Namun bukan berarti peluang benar-benar tertutup. Jika ekonomi terus memburuk—misalnya inflasi menembus 80% atau tingkat pengangguran remaja, yang kini mencapai 20% menurut TurkStat 2025, terus meningkat—bisa jadi muncul retakan di tubuh AKP. Terutama dari anggota parlemen yang mewakili kawasan urban yang kini mulai berpaling ke CHP. Tetapi ini tetap spekulatif. Erdogan telah membuktikan ketangguhannya berulang kali: dari protes Gezi Park 2013 hingga kudeta gagal 2016, ia selalu berhasil membalikkan keadaan dan mengkonsolidasikan kekuasaan.
Sementara itu, Imamoglu tetap menjadi kartu truf. Meski dipenjara, ia justru kian dipandang sebagai simbol perlawanan. Popularitasnya naik tajam pasca-penangkapan. Özel pun tidak menyembunyikan ambisinya, menyebut Imamoglu sebagai kandidat presiden potensial: “Kami ingin kandidat kami di sisi kami,” katanya kepada Turkish Minute. Jika tekanan internasional atau putusan pengadilan yang mengejutkan membebaskannya, Imamoglu bisa mengubah peta politik sepenuhnya. Namun sejauh ini, pemerintah tampak tidak berniat longgar. Dengan ribuan orang ditahan hanya dalam sebulan terakhir, pesan rezim Erdogan jelas: ini bukan saatnya kompromi.
Realistisnya, pemilu dini pada Juni tampak nyaris mustahil. Bahkan November pun diragukan. Parlemen harus bersidang, membahas, dan menyetujui mosi, dan semua itu berada di bawah kendali koalisi Erdogan. Statistik historis mendukung skeptisisme ini: dari 27 pemilu parlemen sejak 1950, hanya tiga yang diadakan lebih awal, dan semuanya dipicu oleh krisis koalisi atau strategi internal penguasa—bukan karena tekanan rakyat. CHP boleh berharap ada keajaiban seperti 2018, tetapi konteksnya sangat berbeda. Sekarang, sistem presidensial hasil referendum 2017 telah memperkuat tangan Erdogan secara institusional.

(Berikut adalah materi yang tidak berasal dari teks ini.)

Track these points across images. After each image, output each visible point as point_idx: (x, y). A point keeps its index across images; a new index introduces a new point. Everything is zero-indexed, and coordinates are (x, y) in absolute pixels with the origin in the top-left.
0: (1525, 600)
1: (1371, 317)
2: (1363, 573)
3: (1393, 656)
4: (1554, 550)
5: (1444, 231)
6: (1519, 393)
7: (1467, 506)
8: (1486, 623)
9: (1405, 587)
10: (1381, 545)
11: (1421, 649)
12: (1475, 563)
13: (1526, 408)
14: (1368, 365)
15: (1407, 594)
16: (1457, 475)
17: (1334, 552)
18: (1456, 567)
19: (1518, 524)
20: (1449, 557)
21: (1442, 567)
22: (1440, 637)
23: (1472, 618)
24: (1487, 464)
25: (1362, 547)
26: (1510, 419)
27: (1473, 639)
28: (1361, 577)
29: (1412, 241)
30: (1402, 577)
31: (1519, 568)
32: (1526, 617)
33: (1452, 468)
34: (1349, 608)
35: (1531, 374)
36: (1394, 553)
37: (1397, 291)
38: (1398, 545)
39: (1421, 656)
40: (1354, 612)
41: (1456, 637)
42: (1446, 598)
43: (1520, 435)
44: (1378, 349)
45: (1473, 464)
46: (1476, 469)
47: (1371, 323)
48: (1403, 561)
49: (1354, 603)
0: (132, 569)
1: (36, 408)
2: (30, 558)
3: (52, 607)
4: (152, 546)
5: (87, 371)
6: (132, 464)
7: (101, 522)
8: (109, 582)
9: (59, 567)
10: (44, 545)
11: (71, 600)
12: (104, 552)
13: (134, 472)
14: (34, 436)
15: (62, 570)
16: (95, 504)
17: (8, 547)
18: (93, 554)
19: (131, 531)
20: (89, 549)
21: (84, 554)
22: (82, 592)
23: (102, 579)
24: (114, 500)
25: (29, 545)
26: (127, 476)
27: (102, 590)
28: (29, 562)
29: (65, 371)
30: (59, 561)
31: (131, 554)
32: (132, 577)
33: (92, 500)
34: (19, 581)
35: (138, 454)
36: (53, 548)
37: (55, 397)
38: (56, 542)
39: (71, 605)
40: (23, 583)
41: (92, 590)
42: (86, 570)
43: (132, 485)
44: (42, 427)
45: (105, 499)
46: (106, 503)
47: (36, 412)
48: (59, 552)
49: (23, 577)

Namun, tak bisa diabaikan kekuatan simbolik dari manuver ini. Meski gagal memicu pemilu dini, kampanye Özel bisa membangun pondasi baru untuk pemilu 2028. Dengan merangkul massa muda yang muak pada stagnasi ekonomi dan iklim politik represif, CHP sedang menyemai bibit perubahan jangka panjang. Strategi demonstrasi mingguan yang bergeser dari satu distrik ke distrik lain di Istanbul adalah cara cerdas menjaga atensi publik tetap menyala. Tapi tanpa terobosan parlemen, semua ini tetap berada di wilayah harapan jangka panjang—bukan kemenangan jangka pendek.

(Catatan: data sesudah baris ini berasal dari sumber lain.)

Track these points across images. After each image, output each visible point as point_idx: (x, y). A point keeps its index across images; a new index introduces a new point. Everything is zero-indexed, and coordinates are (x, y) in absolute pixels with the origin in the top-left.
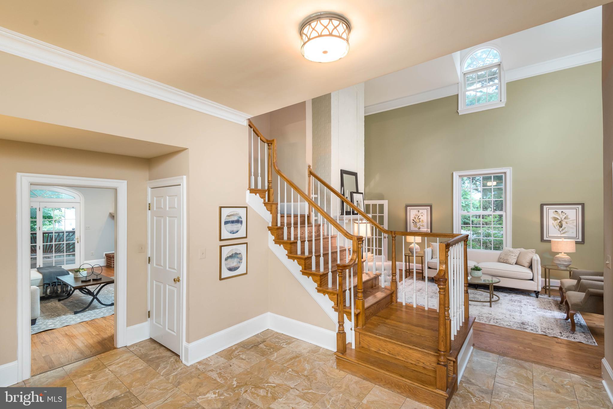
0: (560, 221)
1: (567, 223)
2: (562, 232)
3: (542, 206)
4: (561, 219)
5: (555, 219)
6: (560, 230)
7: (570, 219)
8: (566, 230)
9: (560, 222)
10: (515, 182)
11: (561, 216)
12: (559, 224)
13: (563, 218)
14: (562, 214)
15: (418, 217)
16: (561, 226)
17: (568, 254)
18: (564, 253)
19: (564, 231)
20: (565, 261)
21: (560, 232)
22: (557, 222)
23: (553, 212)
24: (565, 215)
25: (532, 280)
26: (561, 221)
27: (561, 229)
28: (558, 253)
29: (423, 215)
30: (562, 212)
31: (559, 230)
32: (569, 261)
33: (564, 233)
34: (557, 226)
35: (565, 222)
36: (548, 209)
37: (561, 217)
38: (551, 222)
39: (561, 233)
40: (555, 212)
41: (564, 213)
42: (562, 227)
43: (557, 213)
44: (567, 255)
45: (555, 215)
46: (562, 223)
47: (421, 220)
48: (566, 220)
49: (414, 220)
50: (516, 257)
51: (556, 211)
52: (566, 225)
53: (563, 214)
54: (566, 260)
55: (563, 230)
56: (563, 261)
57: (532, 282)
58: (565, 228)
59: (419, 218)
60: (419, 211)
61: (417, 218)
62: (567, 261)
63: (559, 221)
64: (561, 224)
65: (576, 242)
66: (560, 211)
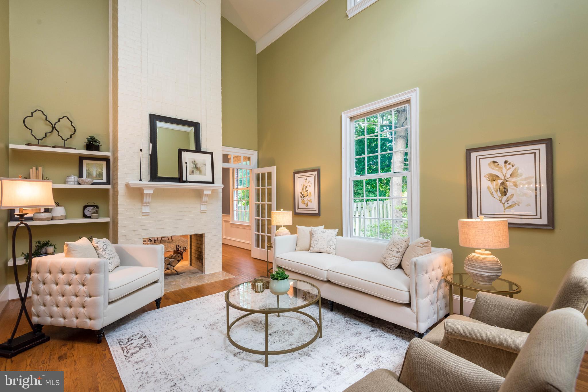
0: (502, 181)
1: (515, 185)
2: (506, 205)
3: (469, 152)
4: (505, 177)
5: (493, 178)
6: (503, 201)
7: (521, 175)
8: (514, 199)
9: (502, 184)
10: (424, 113)
11: (504, 171)
12: (501, 187)
13: (508, 176)
14: (505, 166)
15: (306, 188)
16: (504, 193)
17: (494, 252)
18: (486, 250)
19: (510, 203)
20: (486, 268)
21: (504, 204)
22: (497, 185)
23: (489, 164)
24: (512, 169)
25: (409, 305)
26: (505, 182)
27: (504, 198)
28: (473, 250)
29: (311, 185)
30: (506, 162)
31: (500, 201)
32: (493, 270)
33: (510, 206)
34: (496, 192)
35: (512, 184)
36: (480, 159)
37: (504, 174)
38: (485, 183)
39: (504, 206)
40: (492, 164)
41: (509, 164)
42: (505, 195)
43: (496, 166)
44: (492, 254)
45: (493, 169)
46: (506, 186)
47: (309, 193)
48: (513, 179)
49: (301, 193)
50: (399, 253)
51: (494, 162)
52: (514, 189)
53: (508, 166)
54: (488, 265)
55: (508, 200)
56: (480, 268)
57: (408, 309)
58: (512, 195)
59: (306, 190)
60: (306, 179)
61: (304, 190)
62: (490, 270)
63: (500, 182)
64: (505, 188)
65: (509, 224)
66: (501, 161)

Dan sementara Özel berorasi dan rakyat turun ke jalan, Erdogan mungkin tersenyum di balik layar. Ia tahu ia punya angka: 315 kursi, media yang patuh, dan aparat keamanan yang loyal. Ia juga tahu oposisi masih rentan oleh konflik internal. Kongres CHP 6 April yang memilih kembali Özel memang menunjukkan persatuan, tapi bayang-bayang persaingan antara pendukung Kilicdaroglu dan Imamoglu belum sepenuhnya sirna. Tanpa kohesi total, bahkan mimpi yang paling penuh semangat pun bisa runtuh oleh beratnya kenyataan.
Jadi, harapan atau ilusi? Untuk saat ini, lebih condong ke ilusi. CHP membutuhkan keajaiban—pembelotan massal, krisis ekonomi yang tak tertahankan, atau tekanan internasional yang luar biasa—untuk mengubah kalkulasi kekuasaan. Tapi politik tidak selalu mengikuti logika. Jika Özel mampu mengubah kemarahan rakyat menjadi gerakan terorganisir, dan Imamoglu kembali ke panggung sebagai tokoh sentral, segalanya bisa berubah. Sampai saat itu tiba, kita hanya bisa menyaksikan dari kejauhan dan bertanya: akankah Turki menulis babak baru, atau hanya mengulang siklus lama yang tak kunjung usai?